### Problem to work on:
Every line below is to be quoted exactly, with nothing added or dropped.

______

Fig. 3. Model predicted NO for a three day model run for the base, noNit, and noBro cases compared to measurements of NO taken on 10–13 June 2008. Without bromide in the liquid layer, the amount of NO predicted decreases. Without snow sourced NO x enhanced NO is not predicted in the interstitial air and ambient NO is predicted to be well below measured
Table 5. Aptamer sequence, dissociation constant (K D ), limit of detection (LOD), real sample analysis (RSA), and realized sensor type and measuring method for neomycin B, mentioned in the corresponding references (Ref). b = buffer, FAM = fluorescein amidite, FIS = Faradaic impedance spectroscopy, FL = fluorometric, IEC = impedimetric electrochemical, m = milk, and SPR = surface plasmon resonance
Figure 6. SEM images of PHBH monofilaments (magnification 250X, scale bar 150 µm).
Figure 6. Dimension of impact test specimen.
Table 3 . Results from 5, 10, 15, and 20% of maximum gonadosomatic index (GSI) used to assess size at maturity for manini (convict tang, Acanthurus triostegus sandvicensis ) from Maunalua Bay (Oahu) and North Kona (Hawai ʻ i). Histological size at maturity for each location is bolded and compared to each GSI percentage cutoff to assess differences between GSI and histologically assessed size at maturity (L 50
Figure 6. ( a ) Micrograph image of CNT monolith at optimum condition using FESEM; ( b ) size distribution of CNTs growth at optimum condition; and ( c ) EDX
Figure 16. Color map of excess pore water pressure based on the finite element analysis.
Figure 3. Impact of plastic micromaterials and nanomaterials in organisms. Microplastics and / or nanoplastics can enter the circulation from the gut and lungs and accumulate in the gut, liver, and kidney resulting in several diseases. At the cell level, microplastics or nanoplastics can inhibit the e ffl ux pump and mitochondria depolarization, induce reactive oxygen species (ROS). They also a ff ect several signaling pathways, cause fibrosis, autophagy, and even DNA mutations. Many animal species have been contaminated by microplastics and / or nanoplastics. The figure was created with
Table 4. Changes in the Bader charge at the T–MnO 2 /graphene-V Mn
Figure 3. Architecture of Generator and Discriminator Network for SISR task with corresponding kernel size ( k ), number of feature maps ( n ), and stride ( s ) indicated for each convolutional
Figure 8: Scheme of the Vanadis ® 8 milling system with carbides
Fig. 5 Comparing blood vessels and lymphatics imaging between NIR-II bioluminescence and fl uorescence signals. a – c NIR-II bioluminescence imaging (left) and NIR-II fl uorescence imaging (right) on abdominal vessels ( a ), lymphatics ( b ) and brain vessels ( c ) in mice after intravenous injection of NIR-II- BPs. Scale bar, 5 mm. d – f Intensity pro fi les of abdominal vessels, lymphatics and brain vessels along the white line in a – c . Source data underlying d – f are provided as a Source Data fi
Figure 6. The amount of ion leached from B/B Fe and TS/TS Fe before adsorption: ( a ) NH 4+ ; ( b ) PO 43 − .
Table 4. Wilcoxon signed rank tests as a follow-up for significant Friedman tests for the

______

### Solution:
Fig. 3. Model predicted NO for a three day model run for the base, noNit, and noBro cases compared to measurements of NO taken on 10–13 June 2008. Without bromide in the liquid layer, the amount of NO predicted decreases. Without snow sourced NO x enhanced NO is not predicted in the interstitial air and ambient NO is predicted to be well below measured
Table 5. Aptamer sequence, dissociation constant (K D ), limit of detection (LOD), real sample analysis (RSA), and realized sensor type and measuring method for neomycin B, mentioned in the corresponding references (Ref). b = buffer, FAM = fluorescein amidite, FIS = Faradaic impedance spectroscopy, FL = fluorometric, IEC = impedimetric electrochemical, m = milk, and SPR = surface plasmon resonance
Figure 6. SEM images of PHBH monofilaments (magnification 250X, scale bar 150 µm).
Figure 6. Dimension of impact test specimen.
Table 3 . Results from 5, 10, 15, and 20% of maximum gonadosomatic index (GSI) used to assess size at maturity for manini (convict tang, Acanthurus triostegus sandvicensis ) from Maunalua Bay (Oahu) and North Kona (Hawai ʻ i). Histological size at maturity for each location is bolded and compared to each GSI percentage cutoff to assess differences between GSI and histologically assessed size at maturity (L 50
Figure 6. ( a ) Micrograph image of CNT monolith at optimum condition using FESEM; ( b ) size distribution of CNTs growth at optimum condition; and ( c ) EDX
Figure 16. Color map of excess pore water pressure based on the finite element analysis.
Figure 3. Impact of plastic micromaterials and nanomaterials in organisms. Microplastics and / or nanoplastics can enter the circulation from the gut and lungs and accumulate in the gut, liver, and kidney resulting in several diseases. At the cell level, microplastics or nanoplastics can inhibit the e ffl ux pump and mitochondria depolarization, induce reactive oxygen species (ROS). They also a ff ect several signaling pathways, cause fibrosis, autophagy, and even DNA mutations. Many animal species have been contaminated by microplastics and / or nanoplastics. The figure was created with
Table 4. Changes in the Bader charge at the T–MnO 2 /graphene-V Mn
Figure 3. Architecture of Generator and Discriminator Network for SISR task with corresponding kernel size ( k ), number of feature maps ( n ), and stride ( s ) indicated for each convolutional
Figure 8: Scheme of the Vanadis ® 8 milling system with carbides
Fig. 5 Comparing blood vessels and lymphatics imaging between NIR-II bioluminescence and fl uorescence signals. a – c NIR-II bioluminescence imaging (left) and NIR-II fl uorescence imaging (right) on abdominal vessels ( a ), lymphatics ( b ) and brain vessels ( c ) in mice after intravenous injection of NIR-II- BPs. Scale bar, 5 mm. d – f Intensity pro fi les of abdominal vessels, lymphatics and brain vessels along the white line in a – c . Source data underlying d – f are provided as a Source Data fi
Figure 6. The amount of ion leached from B/B Fe and TS/TS Fe before adsorption: ( a ) NH 4+ ; ( b ) PO 43 − .
Table 4. Wilcoxon signed rank tests as a follow-up for significant Friedman tests for the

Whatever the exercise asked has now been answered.